- _Task brief_: Write the next part of the essay on Catholic and Communist approaches to the poor, starting right after its last sentence.

- _Extract to read_:

Summary: Discusses the C.W.’s means to achieve a better social condition in comparison to communist means. Exhorts “the rich to become poor and the poor to become holy.” Criticizes capitalism’s unbalanced distribution of wealth and admits a certain compatability exists between Marx and Christianity. (DDLW #166). The Catholic Worker, November 1949, 1,2,4.

Women think with their whole bodies and they see things as a whole more than men do.

Maybe I am saying this to justify myself for my protesting this last month the refusal of bail to the eleven Communists, a protest which was published in the Daily Worker, the American Guardian and other papers, much to the horror of many of our Catholic fellow workers.

It is necessary to explain if we do not wish to affront people. We sincerely want to make people understand our point of view.

First of all, let it be remembered that I speak as an ex-Communist and one who has not testified before Congressional Committees, nor written works on the Communist conspiracy. I can say with warmth that I loved the people I worked with and learned much from them. They helped me to find God in His poor, in His abandoned ones, as I had not found Him in Christian churches.

Salvation Is of the Poor

I firmly believe that our salvation depends on the poor. “Inasmuch as you have not feed the hungry, clothed the naked, sheltered the homeless, visited the prisoner, protested against injustice, comforted the afflicted, etc., you have not done it to Me.” Christ identifies Himself with the poor. TheChurch throughout the ages in all its charities, in the person of all its saints, who lived the lives of poverty with the poor, did these things. But since these works were for centuries confined to priests, brothers and nuns, the great mass of Christians did not participate these last few centuries except in a most indirect manner. Pius XI called everyone to do these things when he called for Catholic Action. The great tragedy of the century is that the workers are lost to the Church, he said. All this has been repeated many times.

- _Data block_:
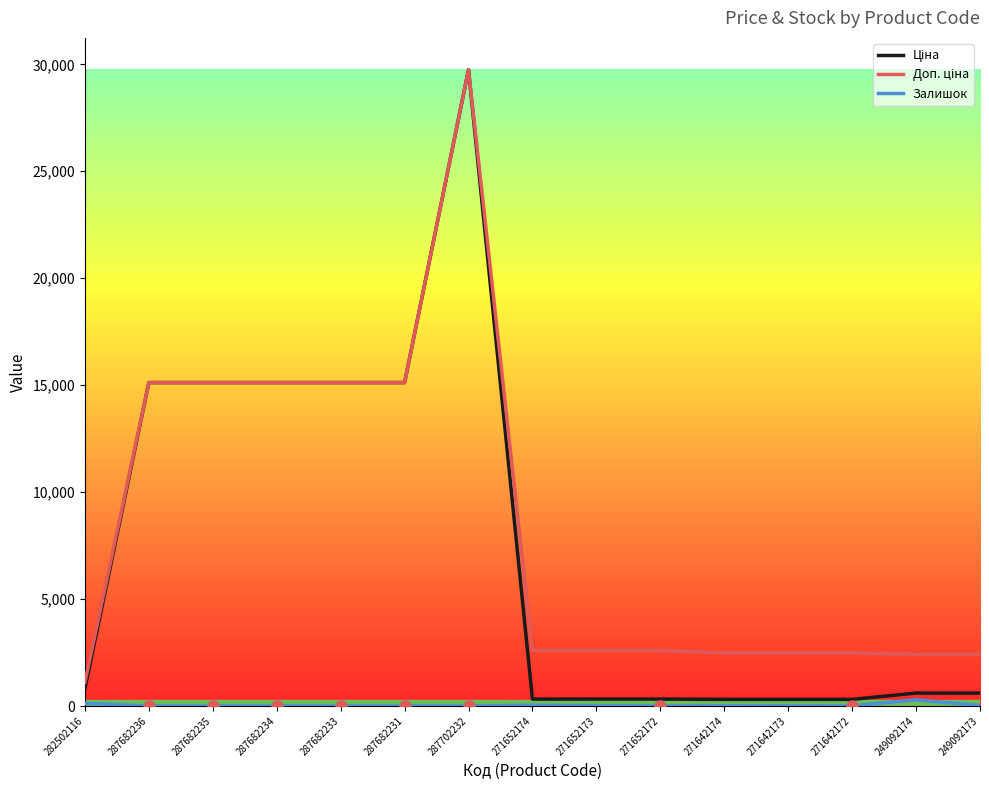

Which has a higher value, 271642172 or 287702232?

287702232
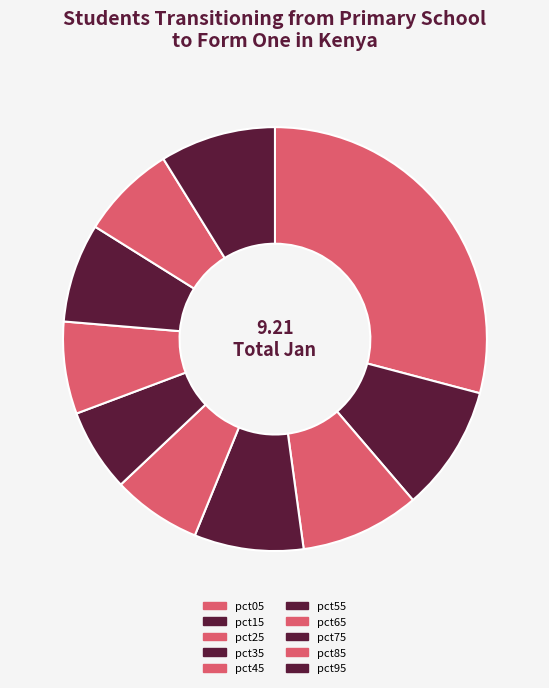

Which category has the biggest portion of the pie?

pct05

- _Answer for the task_:
Our Positions

But I must speak from my own experience. My radical associates were the ones who were in the forefront of the struggle for a better social order where there would not be so many poor. What if we do not agree with the means taken to achieve this goal, nor with their fundamental philosophy? We do believe in, “from each according to is ability, to each according to his need.” We believe in the “withering away of the State.” We believe in the communal aspect of property as stressed by the early Christians, religious orders, the communes of Switzerland and Spain, and in a society of federated associations, cooperating in about the same way as postal companies, railroads, Red Cross, cooperate now, without the aid of the state, and without the interference of hostile states. We believe in the constructive activity of the people, “the masses’” and the mutual relations which existed during the mediaeval times and were worked out from below. We believe in loving our brothers regardless of race, color or creed and we believe in showing this love by working for better conditions immediately and the ultimate owning by the workers of their means of production. We believe in an economy based on human needs rather than on the profit motive.

Certainly we disagree with the Communist Party, as we disagree with other political parties who are trying to maintain the American way of life. We don’t think it’s worth maintaining. We and the Communists have a common idea that something else is necessary, some other vision of society must be held up to be worked for. Certainly we disagree over and over again with the means chosen to reach their ends, because as Fr. Baker has said, and Robert Ludlow repeated many a time, the means become the end.

No Conspiracy Proved

Up to now the Communist Party has been a legal party and has maintained workers’ schools, social centers, publications, strike headquarters, relief setups, etc. As for their conspiracy to overthrow the government by force and violence, I do not think that the state has proved its case. I have not read any of the literature that the defense is putting out in asking for bail and appealing their case, but I do know that the general argument runs like this:

They believe, of course, that violence will come. (So do we when it comes down to it, and we are praying it won’t.) They believe that it will be forced upon the workers by the class struggle which is going on all around us now.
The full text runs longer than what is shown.